Apple did not rush to enter a new market. They were careful to understand what customers expressed as a want and what competitors were, in turn, providing. Music listeners wanted to be very selective in the individual songs they consumed while the established music industry was only providing a package of multiple songs on a CD. Apple provided consumers with a complete solution to consume the songs they wanted while on-the-go. Having a market orientation, by understanding their customers, their competitors and the industry as a whole, allowed them to bring a product to market that would achieve great success.
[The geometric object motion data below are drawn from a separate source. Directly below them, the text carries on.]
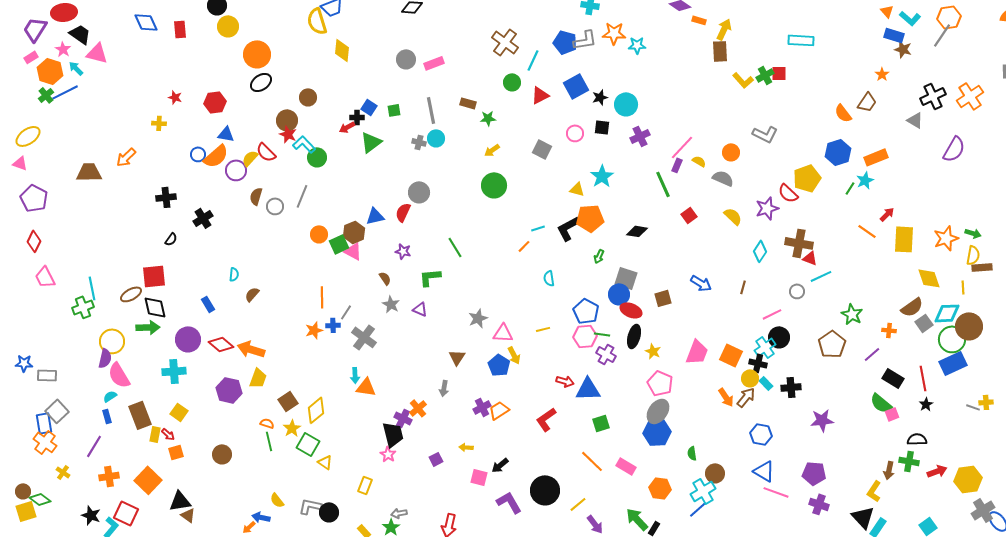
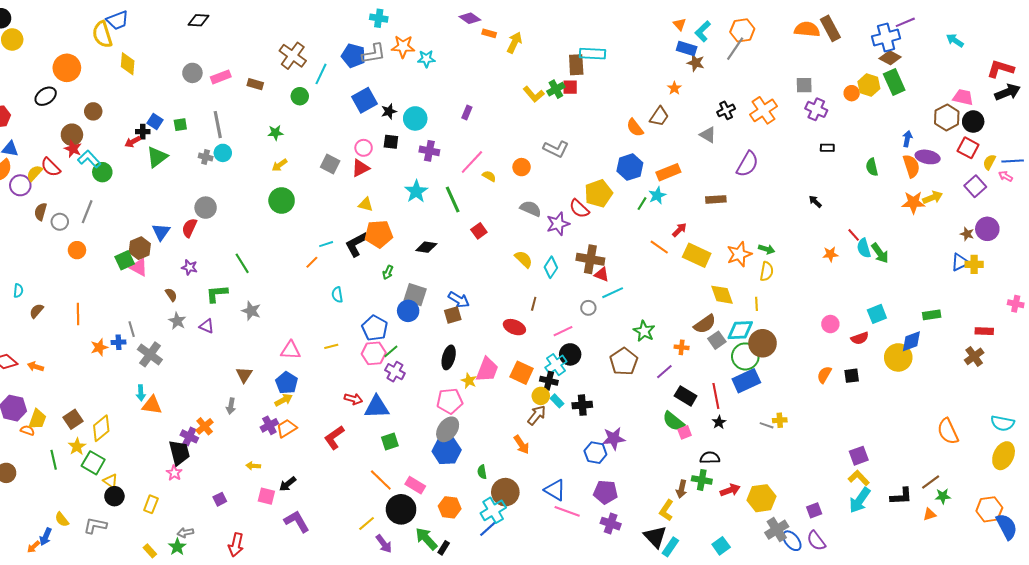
cyan L-shape: (910, 18) -> (703, 31), turned 95
brown rectangle: (720, 51) -> (576, 65), moved
orange circle: (257, 54) -> (67, 68), moved
red triangle: (540, 95) -> (361, 168), moved
black cross: (933, 96) -> (726, 110), size x0.7
brown rectangle: (468, 103) -> (255, 84), moved
purple cross: (640, 136) -> (429, 151), turned 36
purple rectangle: (677, 165) -> (467, 112), moved
cyan star: (602, 176) -> (416, 191), moved
gray semicircle: (723, 178) -> (531, 209), moved
blue triangle: (375, 216) -> (161, 232), turned -42
yellow semicircle: (733, 216) -> (524, 259), moved
orange circle: (319, 234) -> (77, 250), moved
yellow rectangle: (904, 239) -> (697, 255), turned -68
brown rectangle: (982, 267) -> (716, 199), moved
blue arrow: (701, 283) -> (459, 300), moved
orange line: (322, 297) -> (78, 314), moved
red ellipse: (631, 310) -> (514, 327), moved
gray line: (346, 312) -> (132, 329), turned -49
gray star: (478, 318) -> (251, 311), moved, turned -30
green line: (602, 334) -> (391, 351), turned -49
black ellipse: (634, 336) -> (449, 357), moved
orange arrow: (251, 349) -> (35, 367), size x0.6
yellow star: (653, 351) -> (469, 381), moved
yellow arrow: (514, 355) -> (284, 400), moved, turned -90
yellow trapezoid: (258, 378) -> (38, 419), moved
pink pentagon: (660, 383) -> (450, 401), turned -30
orange arrow: (726, 397) -> (522, 445), moved
orange semicircle: (267, 423) -> (27, 430), moved
blue hexagon: (761, 434) -> (595, 453), moved
purple square: (436, 459) -> (220, 499), moved
brown circle: (715, 473) -> (505, 492), size x1.4
black circle: (545, 490) -> (401, 509), moved
black circle: (329, 512) -> (114, 496), moved
blue arrow: (261, 517) -> (46, 537), turned -78

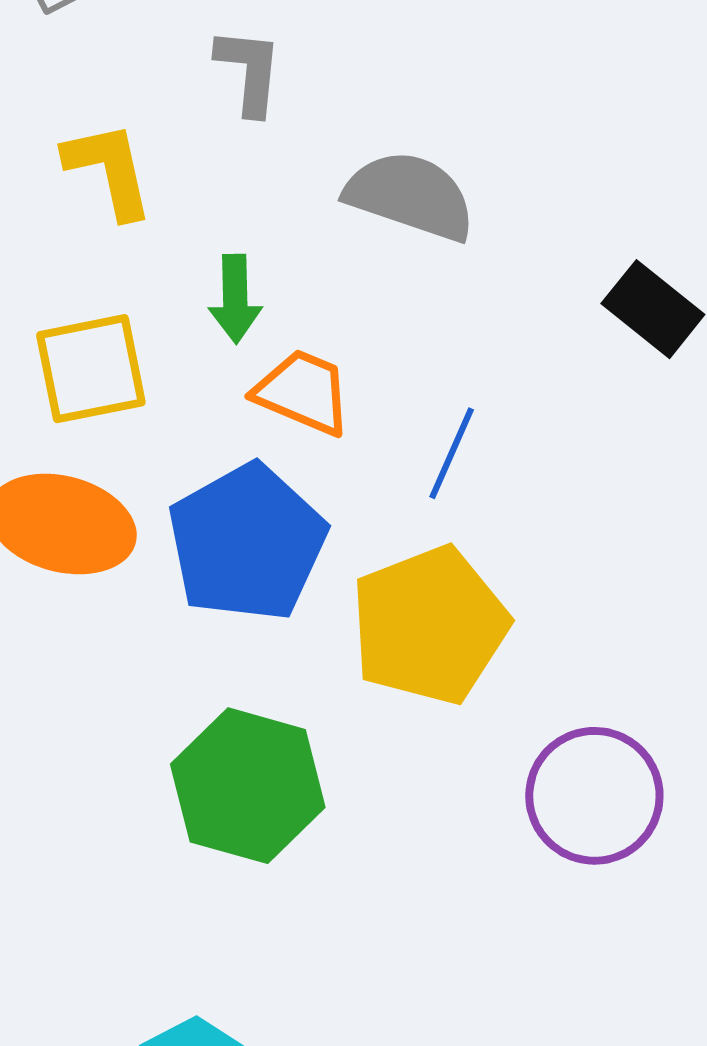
Method Products is another example of a company that utilized market orientation to achieve success. As consumers, Method’s founders Eric Ryan and Adam Lowry were not motivated to clean their apartment using traditional, smelly, and harmful chemical cleaners. Recognizing their own need for an alternative, they developed a product designed to meet the needs of consumers like themselves. The result was a product that used non-toxic, biodegradable and nice-smelling ingredients.
However, cleaning products as a category are commodities where it is difficult to differentiate a product - other than on price. Not only must the core product differentiate itself and appeal to consumers, but the packaging and marketing of the product also had to differentiate itself. While most of the competition had similar packaging and pricing, Method hired a noted designer to create a package that stood out on the store shelves. Their differentiated product and marketing was aligned with what certain customers wanted and they were able turn their cleaning supply startup into a very successful business.
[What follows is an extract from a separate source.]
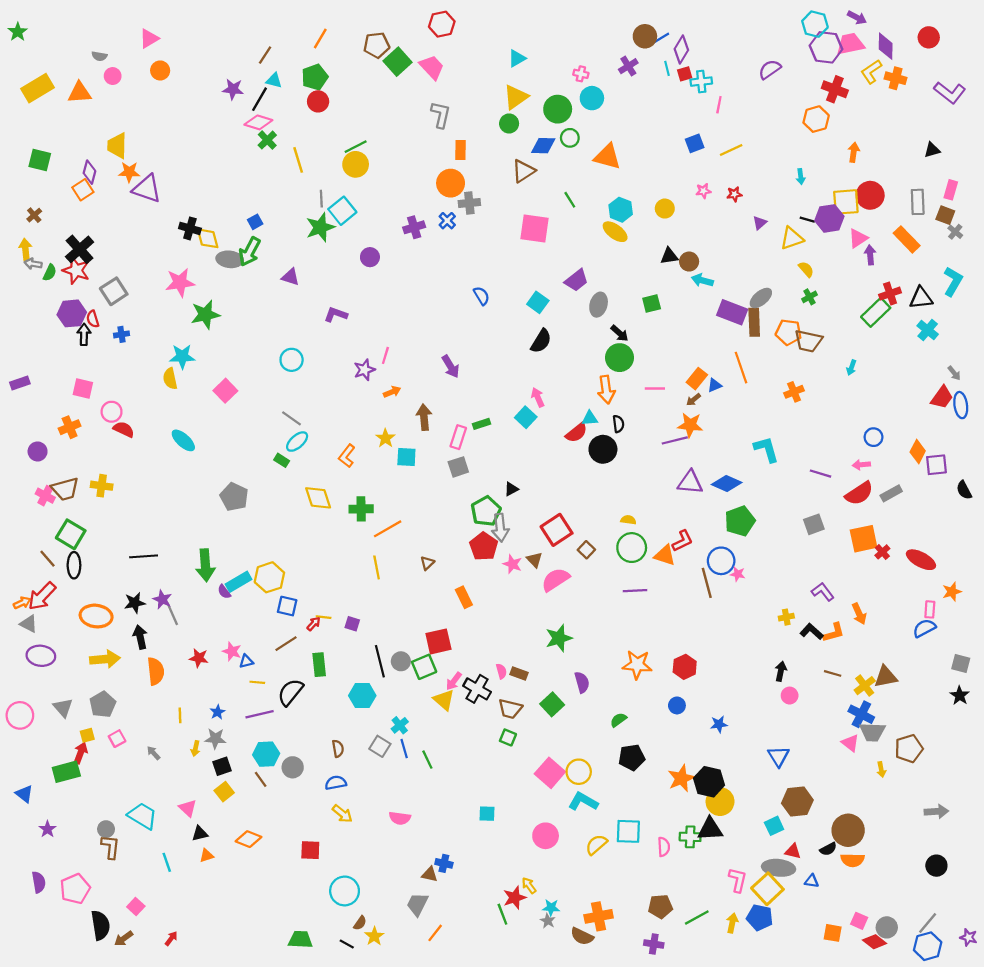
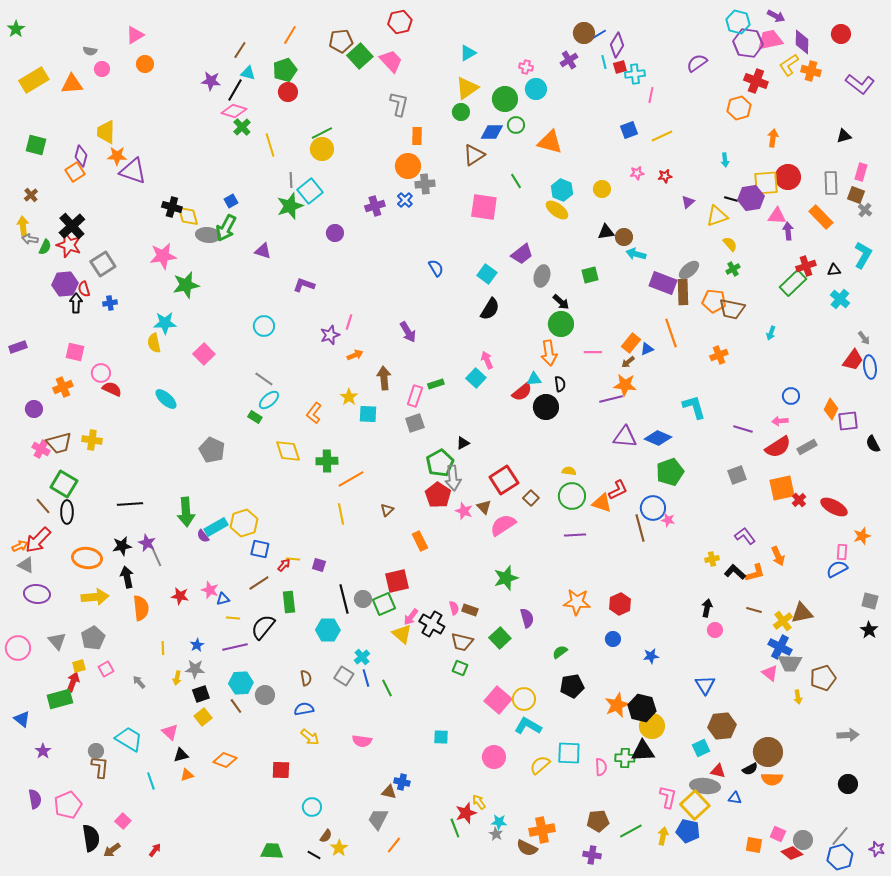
pink triangle: (858, 238) -> (777, 216), turned 36
black triangle: (921, 298) -> (834, 270), size x0.6
cyan circle: (345, 891) -> (312, 807), size x0.7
Depending on a firm’s industry, the product development cycle may take time and firms are forced to market ‘what they have’ if consumers’ needs change or market conditions are dramatically shifted. Nonetheless, even in these scenarios, companies should mix a product orientation with a market orientation so they can clear current inventory while also positioning themselves to meet customers’ needs going forward.

As seen with both Apple and Method, a firm that takes a market-oriented approach to all aspects of its business not only develops products that customers really need, but its marketing is in alignment to present the product to customers in a way that's meaningful to them. While the classic phrase “the customer is always right” may be overly simplistic in today’s marketplace, taking a customer and market orientation is a critical step toward delivering products and marketing messages that resonate with customers.